The house is on a skidded foundation because the surveying hasn't been done for the new village. Once the villagers decide the layout, the house can be moved.  

The new house features skids, so that it can be easily moved. (Cold Climate Housing Research Center)

But the layout and surveying are two pieces of a daunting puzzle. There is no school, no medical clinic, no airstrip and no roads at the Mertarvik site. A federally funded evacuation center is unfinished.

Three families have been living seasonally at the new site. They come when the river breaks up in the spring and return to Newtok before the water freezes over.

Planners are calling this the "pioneering" phase — a few families moving to Mertarvik before basic services exist, and encouraging others to do the same.

"The single most important thing for getting this community over there is housing," said Sally Russell Cox, a state planner who has been working with climate-threatened villages on relocation plans.

Time, always precious, seems ever closer to running out. The closest house in Newtok is about 160 feet from the Ninglick River bank.

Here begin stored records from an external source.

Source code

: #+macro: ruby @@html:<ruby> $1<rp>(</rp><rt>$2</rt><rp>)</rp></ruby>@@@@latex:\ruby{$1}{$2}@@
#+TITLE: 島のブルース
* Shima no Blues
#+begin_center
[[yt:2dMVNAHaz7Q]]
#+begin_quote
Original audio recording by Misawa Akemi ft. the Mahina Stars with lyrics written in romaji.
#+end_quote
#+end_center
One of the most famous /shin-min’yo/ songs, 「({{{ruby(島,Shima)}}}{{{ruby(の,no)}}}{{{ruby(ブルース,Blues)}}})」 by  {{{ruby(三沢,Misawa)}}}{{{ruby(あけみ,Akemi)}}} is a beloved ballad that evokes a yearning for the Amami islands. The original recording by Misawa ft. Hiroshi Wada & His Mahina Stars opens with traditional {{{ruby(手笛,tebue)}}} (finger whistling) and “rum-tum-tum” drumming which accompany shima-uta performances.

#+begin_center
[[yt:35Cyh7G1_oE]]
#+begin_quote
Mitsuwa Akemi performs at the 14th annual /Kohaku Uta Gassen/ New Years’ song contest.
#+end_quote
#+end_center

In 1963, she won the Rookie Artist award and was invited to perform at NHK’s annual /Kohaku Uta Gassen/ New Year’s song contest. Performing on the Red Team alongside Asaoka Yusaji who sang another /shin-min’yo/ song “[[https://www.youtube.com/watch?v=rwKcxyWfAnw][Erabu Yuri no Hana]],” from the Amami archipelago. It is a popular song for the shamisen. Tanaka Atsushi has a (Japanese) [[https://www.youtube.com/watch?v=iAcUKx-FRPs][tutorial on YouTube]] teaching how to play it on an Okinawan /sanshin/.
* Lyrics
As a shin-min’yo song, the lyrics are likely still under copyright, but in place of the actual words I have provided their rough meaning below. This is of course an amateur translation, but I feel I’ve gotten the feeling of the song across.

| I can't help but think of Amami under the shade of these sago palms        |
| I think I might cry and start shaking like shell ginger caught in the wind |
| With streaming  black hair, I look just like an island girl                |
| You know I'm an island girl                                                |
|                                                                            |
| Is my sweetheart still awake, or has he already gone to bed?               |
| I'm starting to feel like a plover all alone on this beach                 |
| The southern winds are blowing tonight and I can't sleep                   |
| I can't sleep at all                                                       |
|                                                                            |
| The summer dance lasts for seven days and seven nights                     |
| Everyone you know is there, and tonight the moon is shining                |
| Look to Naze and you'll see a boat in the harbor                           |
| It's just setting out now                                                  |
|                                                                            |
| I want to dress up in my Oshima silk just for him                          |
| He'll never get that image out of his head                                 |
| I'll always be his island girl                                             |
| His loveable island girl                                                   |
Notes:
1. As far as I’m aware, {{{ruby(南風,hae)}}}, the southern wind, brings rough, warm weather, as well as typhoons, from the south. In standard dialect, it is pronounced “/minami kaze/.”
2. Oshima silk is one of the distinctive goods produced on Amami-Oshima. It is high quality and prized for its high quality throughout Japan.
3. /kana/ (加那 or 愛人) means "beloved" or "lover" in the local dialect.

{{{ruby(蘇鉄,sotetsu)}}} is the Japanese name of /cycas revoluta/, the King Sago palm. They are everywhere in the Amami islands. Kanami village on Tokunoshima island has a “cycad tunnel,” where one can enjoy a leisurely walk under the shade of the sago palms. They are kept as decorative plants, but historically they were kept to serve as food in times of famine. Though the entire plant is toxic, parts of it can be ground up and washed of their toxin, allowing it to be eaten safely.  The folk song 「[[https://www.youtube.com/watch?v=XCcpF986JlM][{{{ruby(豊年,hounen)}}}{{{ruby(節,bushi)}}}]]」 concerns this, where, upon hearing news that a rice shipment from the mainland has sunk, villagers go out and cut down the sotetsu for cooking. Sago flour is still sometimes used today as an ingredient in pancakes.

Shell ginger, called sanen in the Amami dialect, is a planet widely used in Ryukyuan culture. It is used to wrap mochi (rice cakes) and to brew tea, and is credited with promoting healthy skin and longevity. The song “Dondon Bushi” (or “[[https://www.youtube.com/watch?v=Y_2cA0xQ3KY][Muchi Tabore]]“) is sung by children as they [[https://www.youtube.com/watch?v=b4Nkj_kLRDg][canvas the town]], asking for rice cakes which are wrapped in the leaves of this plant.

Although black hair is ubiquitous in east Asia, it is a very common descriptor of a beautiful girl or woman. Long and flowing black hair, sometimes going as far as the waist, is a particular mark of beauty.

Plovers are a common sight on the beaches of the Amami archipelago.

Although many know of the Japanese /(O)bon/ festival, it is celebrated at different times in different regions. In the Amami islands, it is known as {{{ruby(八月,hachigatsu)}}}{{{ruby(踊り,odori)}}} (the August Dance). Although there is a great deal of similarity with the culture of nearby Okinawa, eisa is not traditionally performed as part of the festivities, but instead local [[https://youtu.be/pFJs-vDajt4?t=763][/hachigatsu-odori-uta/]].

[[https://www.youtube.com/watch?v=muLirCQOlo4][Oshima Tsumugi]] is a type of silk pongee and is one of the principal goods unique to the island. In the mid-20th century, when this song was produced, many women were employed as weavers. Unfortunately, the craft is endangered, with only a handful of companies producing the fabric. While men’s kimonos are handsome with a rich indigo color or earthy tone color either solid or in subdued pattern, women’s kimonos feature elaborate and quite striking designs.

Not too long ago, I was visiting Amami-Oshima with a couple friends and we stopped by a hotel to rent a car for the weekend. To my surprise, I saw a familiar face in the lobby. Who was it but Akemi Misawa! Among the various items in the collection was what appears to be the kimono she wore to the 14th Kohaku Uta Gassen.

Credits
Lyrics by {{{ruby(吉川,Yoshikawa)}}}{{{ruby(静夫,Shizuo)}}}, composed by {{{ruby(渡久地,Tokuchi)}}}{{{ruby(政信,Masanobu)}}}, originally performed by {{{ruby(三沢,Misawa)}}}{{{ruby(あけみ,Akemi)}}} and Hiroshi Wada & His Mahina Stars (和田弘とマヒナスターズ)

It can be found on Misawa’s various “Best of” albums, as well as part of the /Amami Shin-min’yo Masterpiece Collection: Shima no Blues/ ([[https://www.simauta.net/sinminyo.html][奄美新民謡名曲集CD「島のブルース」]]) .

The average rate of erosion is between 50 and 75 feet a year but major storms have gulped as much as 300 feet from the bank.  

While the latest house is a sign of optimism, it isn't known yet when the next will be built.

The research center is working on a master plan for housing at Mertarvik. The document will lay out the types of housing and infrastructure that will be built, as well as options for paying for all of it.

Money, Cox said, is the "big elephant in the room." She said the new house is an excellent prototype.

"But it's one home," she said.

That one home will be a place for a Newtok elder to live, however.

A housewarming party is being planned for the fall.